Seibeld was elected to the Abgeordnetenhaus of Berlin in the 2006 Berlin state election, winning the constituency of Steglitz-Zehlendorf 4. In the 2006–2011 term, she was CDU spokeswoman for legal policy. From 2010–11, she was also deputy leader of the CDU parliamentary group. She was re-elected in 2011 and became spokeswoman for religious policy in 2013. She was also a member of the Committee for the Constitution, Legal Affairs, Consumer Protection, and Rules of Procedure. She was also an assessor in the Abgeordnetenahus presidium.

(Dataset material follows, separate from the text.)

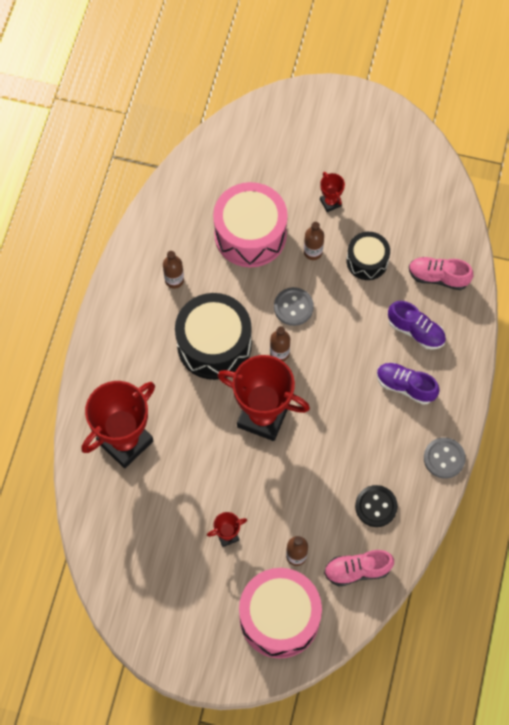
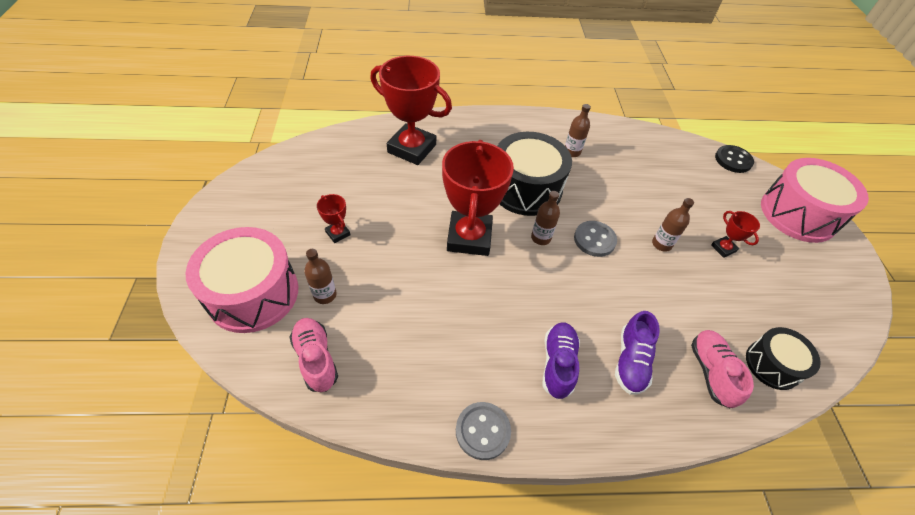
camera: 70 degrees right, 15 degrees down
pink drum [213,182,288,267] -> pink drum moved to [761,158,869,243]
red trophy [320,172,345,212] -> red trophy turned 75 degrees counterclockwise [711,211,760,258]
black drum [346,232,390,280] -> black drum moved to [746,327,821,390]
black button [355,485,398,527] -> black button moved to [715,145,754,173]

After the 2016 Berlin state election, Seibeld was elected as vice president of the Abgeordnetenhaus. She also joined the Committee for Integration, Labour and Social Affairs. She was re-elected both to the Abgeordnetenhaus and as vice president after the 2021 Berlin state election.

After the re-run 2023 Berlin state election, at which the CDU became the largest party, Seibeld was elected as president of the Abgeordnetenhaus.